I’m a Business Analyst trying to decide if I should learn AutoGen or LangGraph. My tasks involve pulling data, creating charts, and then summarizing findings into a report. Which one is easier to maintain when the "state" of the analysis needs to persist over several days?
3 answers
For data-heavy Business Analysis, AutoGen has a slight edge due to its native handling of tool calls and data visualizations. If an agent needs to generate a Matplotlib chart, it just writes the code and shows it. Regarding persistence, while LangGraph is very "explicit" with its graphs, AutoGen uses a simpler session-based memory that can be backed by a SQL database. For tasks that span days, you just save the conversation thread and the generated files. It feels more like working with a digital intern who keeps a notebook. LangGraph is better if you have a very rigid, flowchart-like process, but for the messy, iterative nature of analysis, the conversational flow here is much more intuitive.
If the "intern" (agent) makes a mistake on day one, is it easy to go back and correct just that part without restarting the whole analysis?

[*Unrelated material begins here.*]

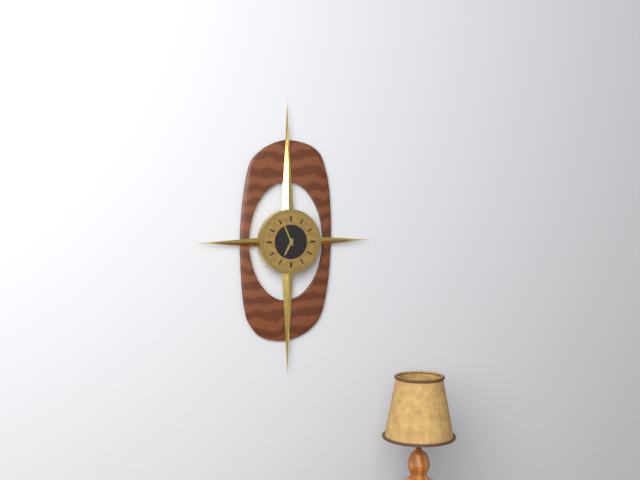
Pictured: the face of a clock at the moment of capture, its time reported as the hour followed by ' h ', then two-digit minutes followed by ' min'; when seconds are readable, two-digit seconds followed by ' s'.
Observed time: 6 h 56 min
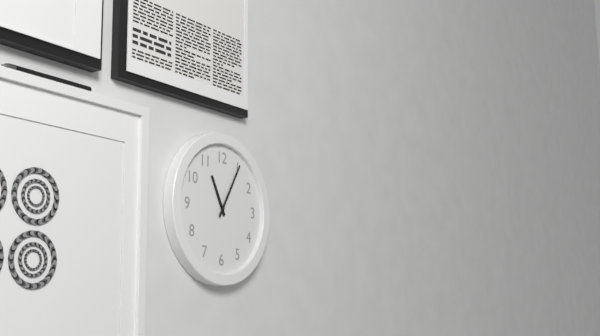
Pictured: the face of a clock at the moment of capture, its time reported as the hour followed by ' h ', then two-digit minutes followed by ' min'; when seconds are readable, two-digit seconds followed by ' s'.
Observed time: 11 h 05 min
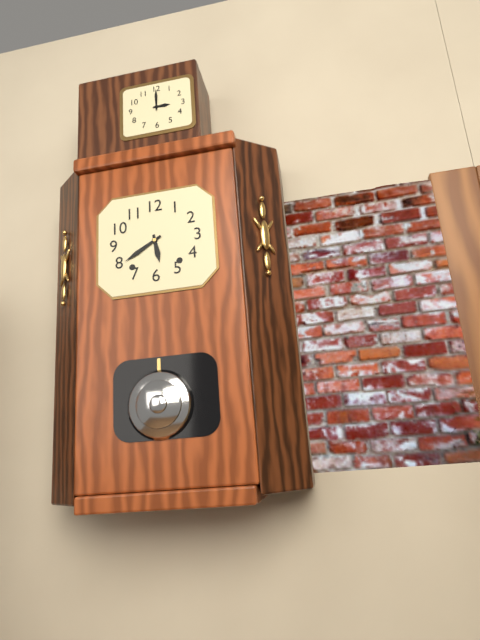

I prefer the conversational style for reporting. It's much easier to explain to a client how the AI reached a conclusion.
Exactly, Elaine. The transparency of the agent "discussion" makes the audit trail for Business Analysis very clear.
That’s where the "Human-in-the-loop" feature comes in, Carlton. In AutoGen, you can set the human_input_mode to "ALWAYS" or "TERMINATE." This allows you to intercept the agent's work at any step. If you see the data pull was wrong on day one, you just type the correction in the chat, and the agent adjusts its path immediately. You don't have to rewire a graph; you just talk to the system.